Horrormeister Hill (The Fireman, 2016) offers a four-pack of mayhem in this sparkling collection of short novels.
Think climate change is bad now? Just wait until those obsidian-sharp blades of rain cut you to pieces come the next storm. Hill, son of Stephen King, has his father’s eye for those climacteric moments when the ordinary turns into the extraordinary—and the sinister to boot. In Rain, a warm Colorado day turns nasty when silver and gold needles begin to pour down. Hill’s narrator, ever the helpful neighbor, watches as they rip a woman to shreds: “Her crinkly silver gown was jerked this way and that on her body, as if invisible dogs were fighting over it.” Memorable but icky, that. In such circumstances, you can bet that the ordinary norms don’t hold; give humans an emergency dire enough, and civil society collapses, presto! So it is in Loaded when a Florida shopping mall becomes the playground of a shooter unusual in more ways than one; what gives the story, which is altogether too probable, creepy luster is the dancing cyclonic firestorm that’s heading toward the mall, which may have been what prompted the security-guard protagonist of the tale to add to the death count without the intercession of any apparent conscience. Hill squeezes in some nice pop-culture references along the way, including one to a namesake: “Finally the kid who looked like Jonah Hill had entered the shop, and the shooter, with her dying breath, had put a bullet in his fat, foolish face.” Icky again—as it should be for a horror honcho.

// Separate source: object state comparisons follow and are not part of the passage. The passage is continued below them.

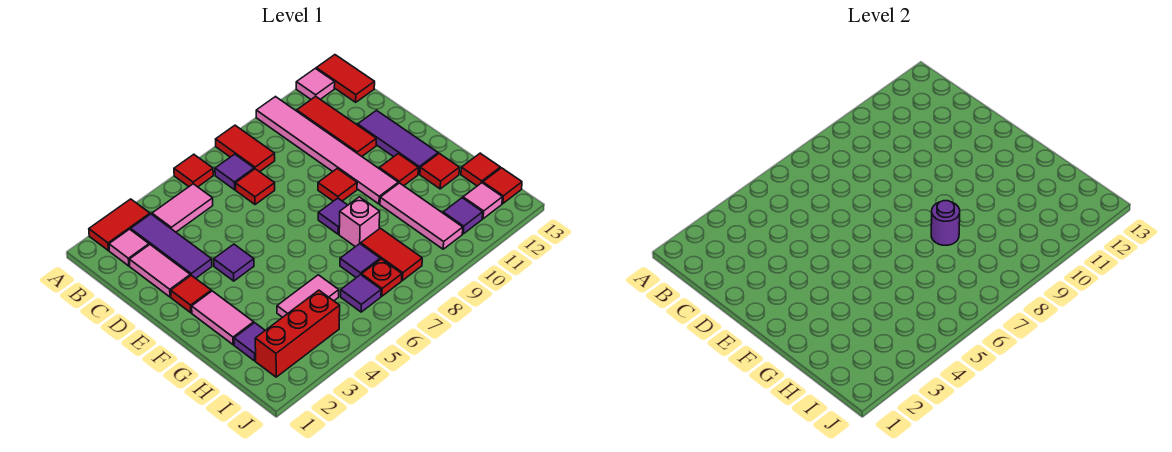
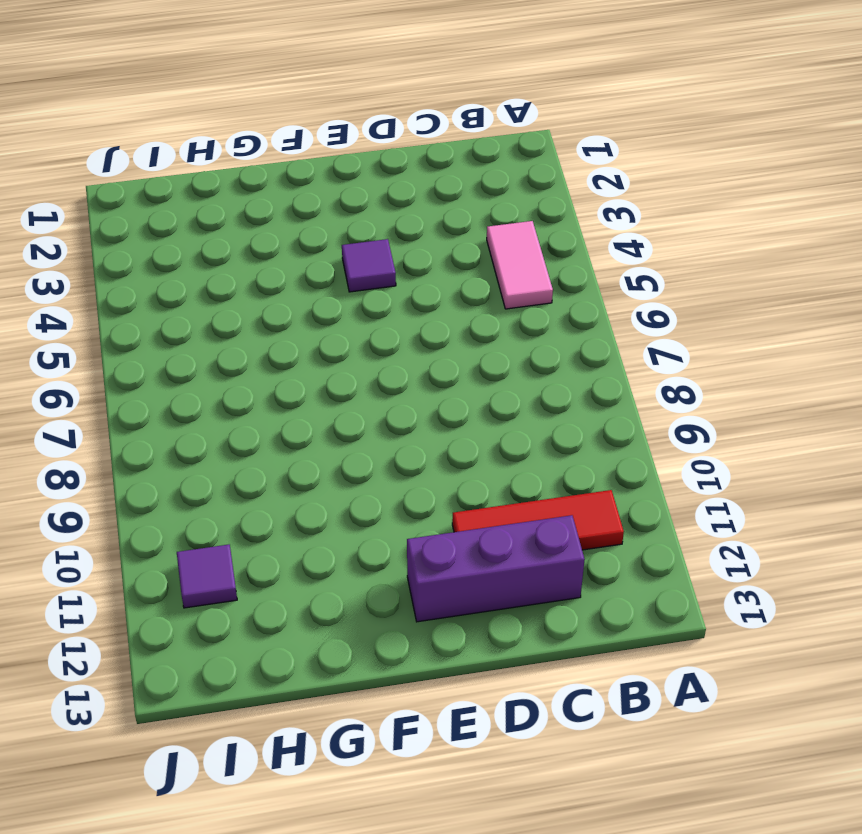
purple brick C12:E12 level 1 -> purple tile D12:F12 level 1
none -> red tile A2:A3 level 1
none -> red tile A6 level 1
none -> red tile A8:B8 level 1
none -> pink tile A10:F10 level 1

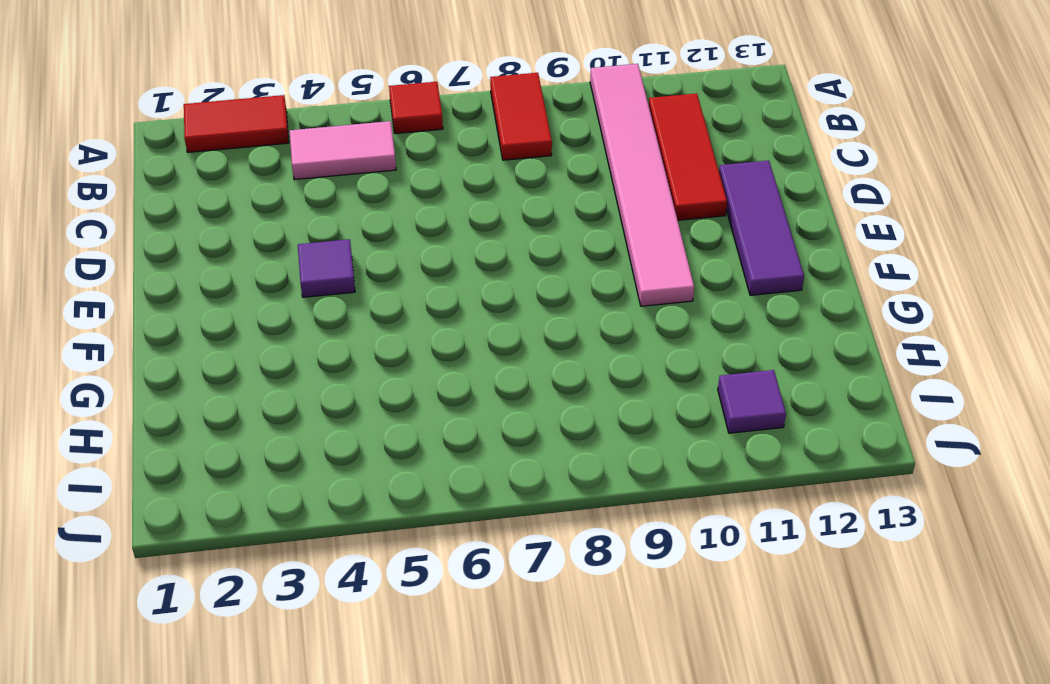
none -> pink tile A12 level 1
none -> red tile A13:B13 level 1
none -> pink tile B2 level 1
none -> purple tile B3:D3 level 1

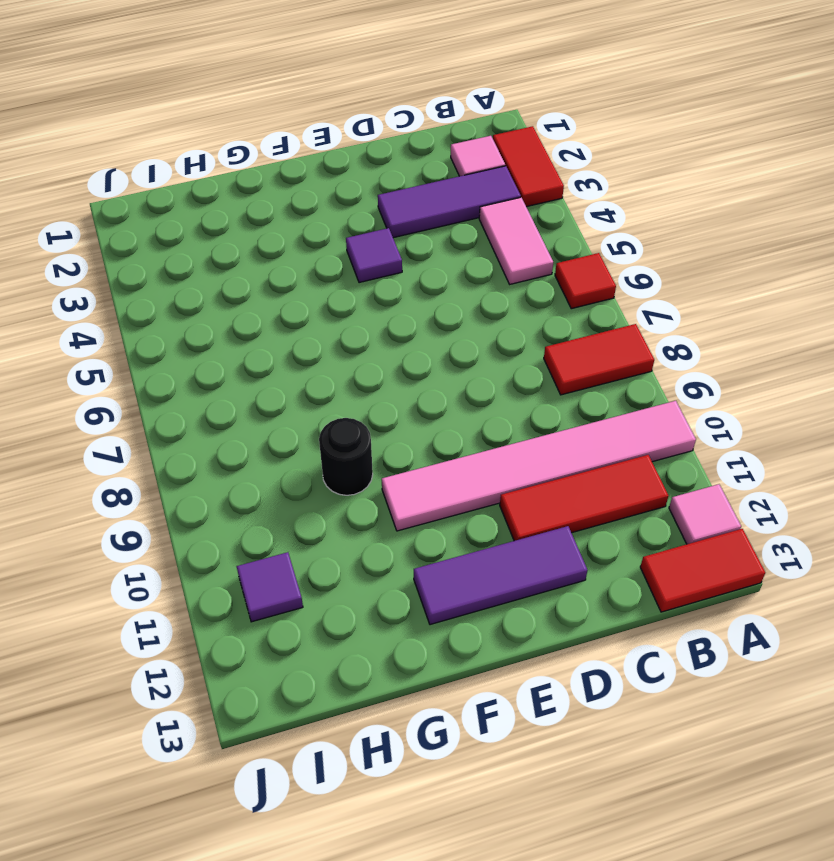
black round brick G9 level 1 -> none
none -> purple tile B7 level 1
none -> pink tile C2:D2 level 1
none -> red tile C7 level 1
none -> red tile E2 level 1

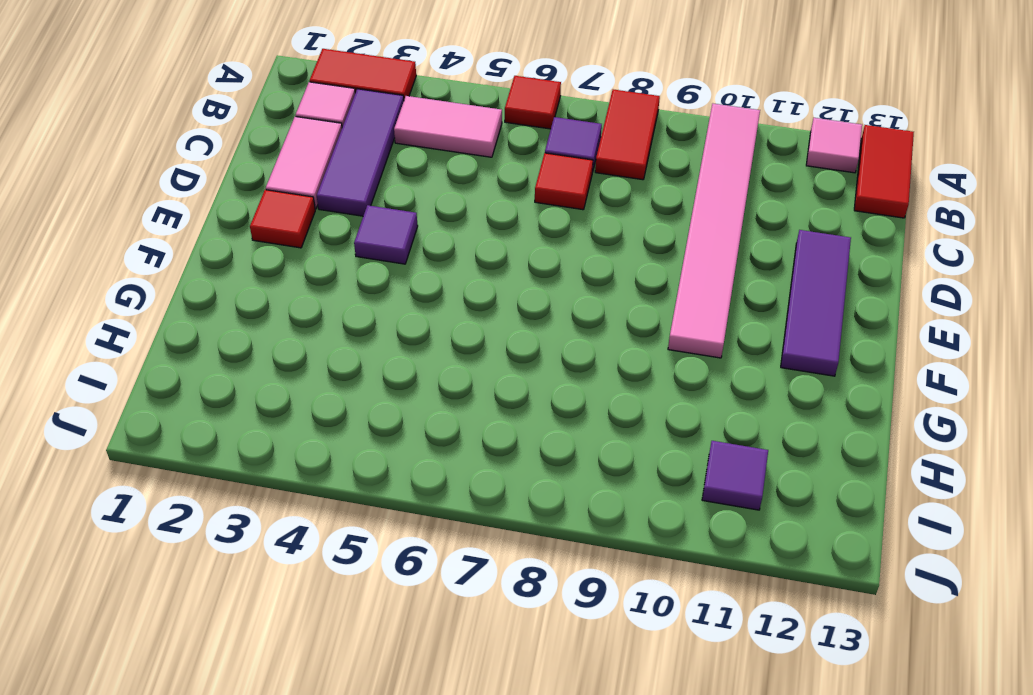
none -> red tile B11:D11 level 1
none -> red tile E9 level 1
none -> pink tile F2:G2 level 1
none -> purple tile F8 level 1

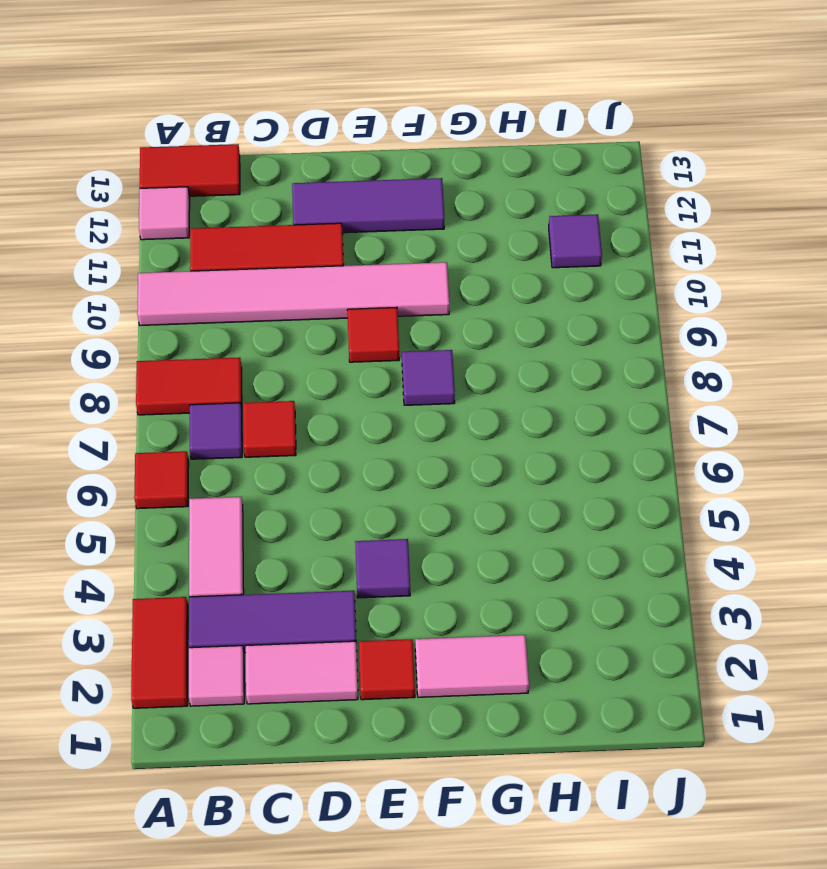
none -> red tile F11 level 1
none -> pink brick G8 level 1
none -> pink tile G10:I10 level 1
none -> red tile G12 level 1

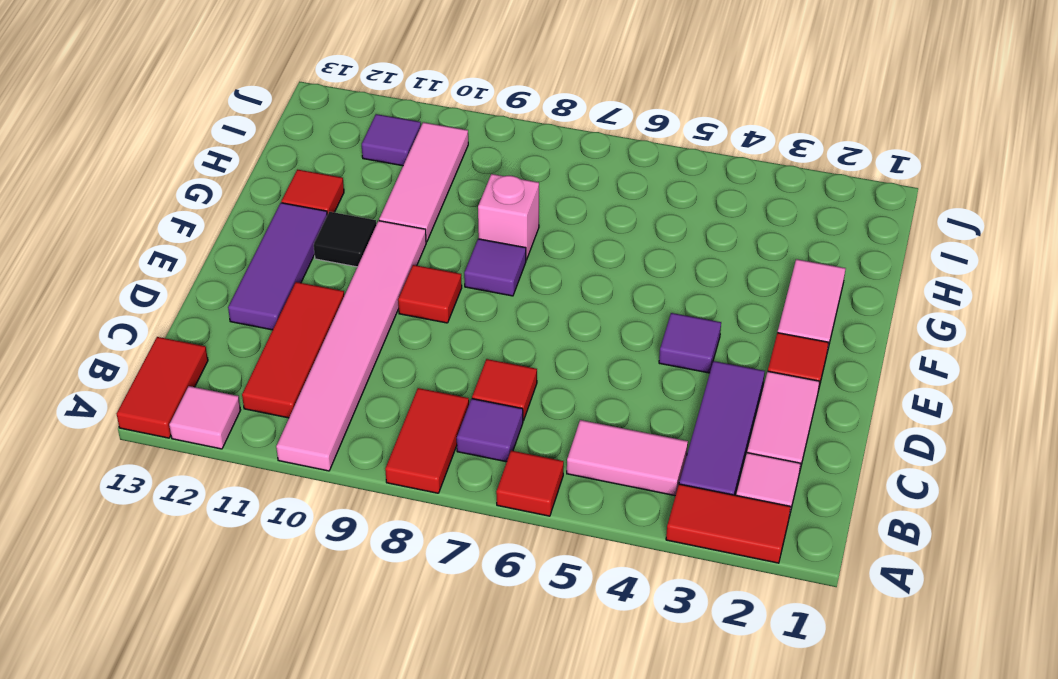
black tile F11 level 1 -> red tile F11 level 1
none -> purple tile H2 level 1
none -> pink tile H4:H5 level 1
none -> purple tile H7 level 1
none -> red tile H8:I8 level 1

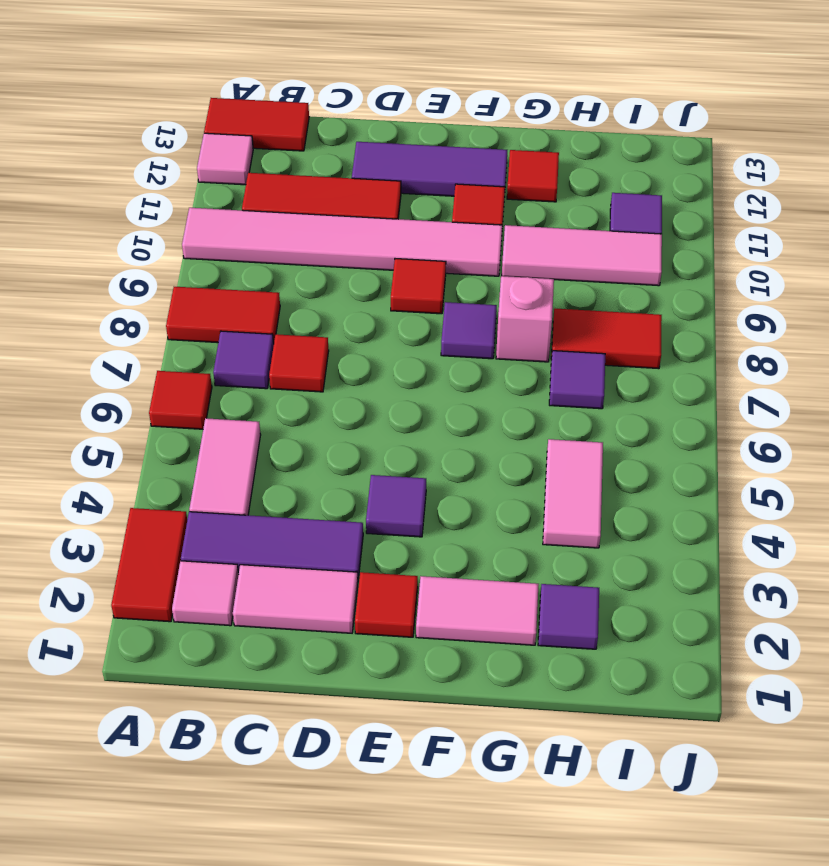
none -> red tile H13 level 1
none -> red brick I2:I4 level 1
none -> purple tile I6 level 1
none -> red plate I7 level 1

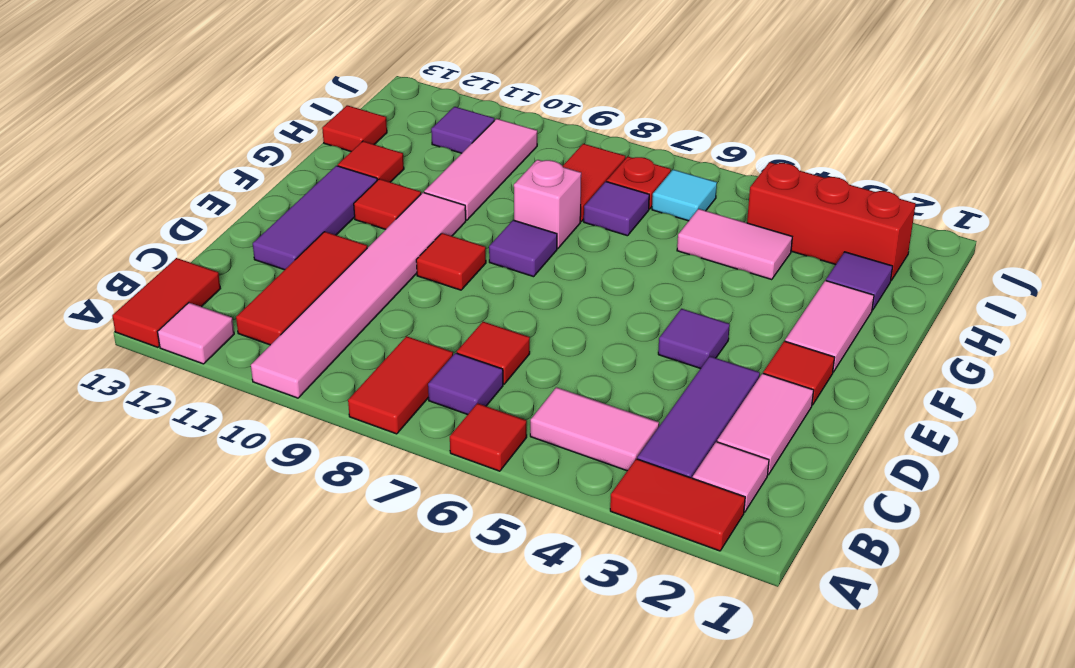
cyan tile I6 level 1 -> purple tile I6 level 1
none -> pink tile I12 level 1
none -> red tile I13 level 1
none -> purple round brick G8 level 2

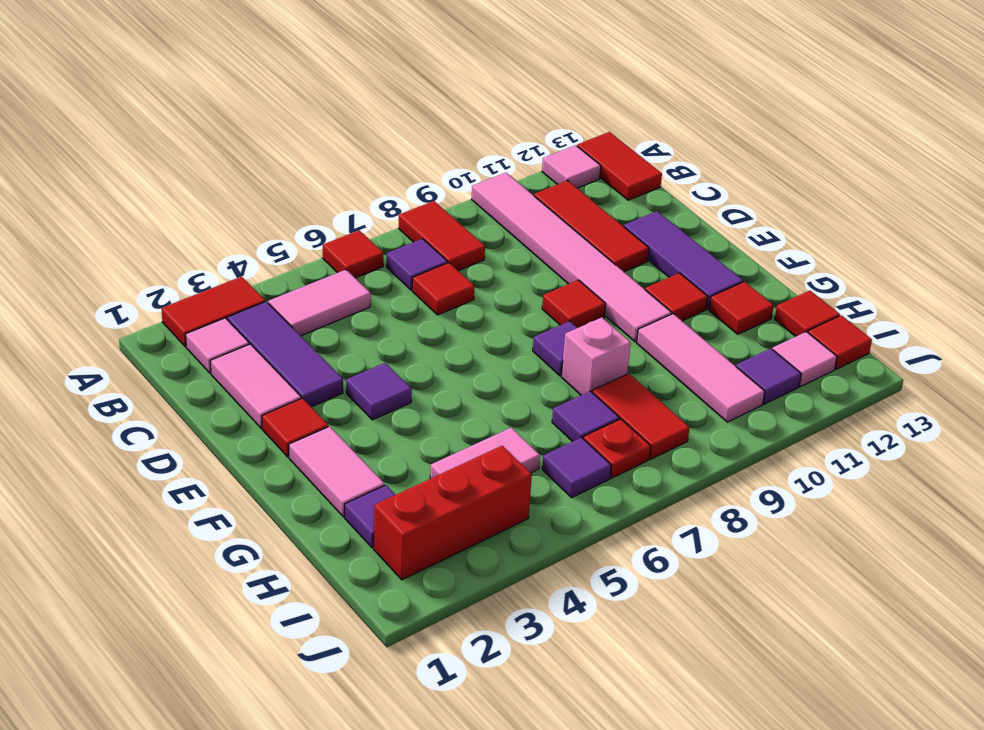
none -> purple round brick G8 level 2

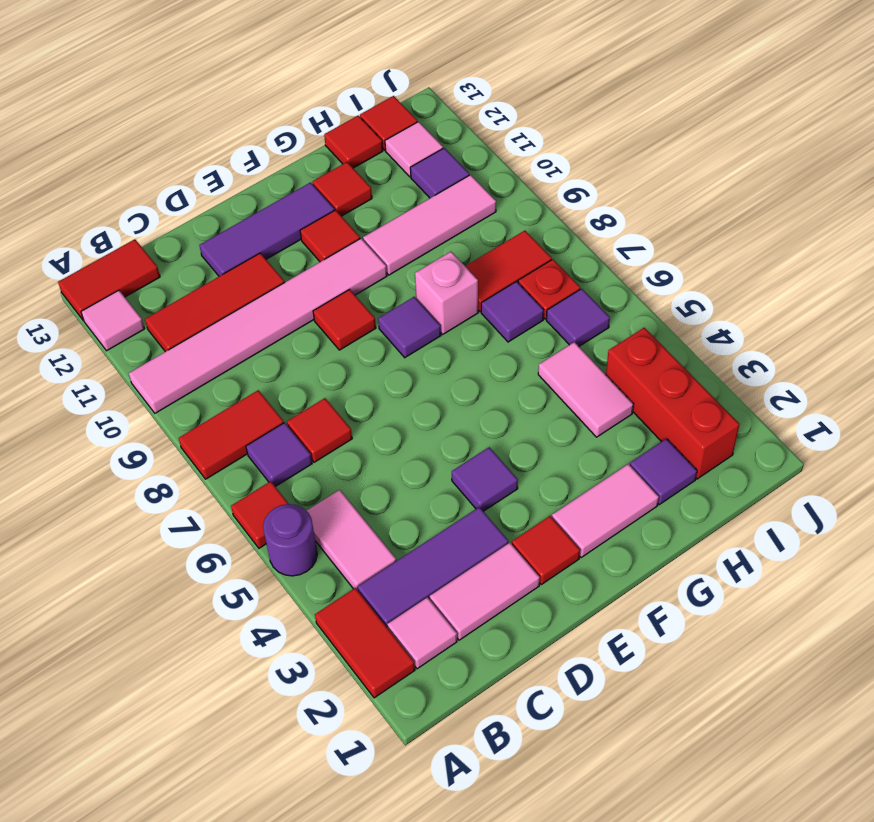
purple round brick A5 level 1 -> purple round brick G8 level 2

In homage to "The Illustrated Man," perhaps, in Snapshot Hill imagines an ancient mariner sort of psychopath whose Phoenician-script tats invite onlookers to run away but instead lure them in, the easier for him to tinker with their memories, while Aloft is a pitch-perfect fable that blends Ted Chiang and Aristophanes into an eerie delight.
Worth waiting in line for, if you’re a Hill fan. If you’re not, this is the book to turn you into one.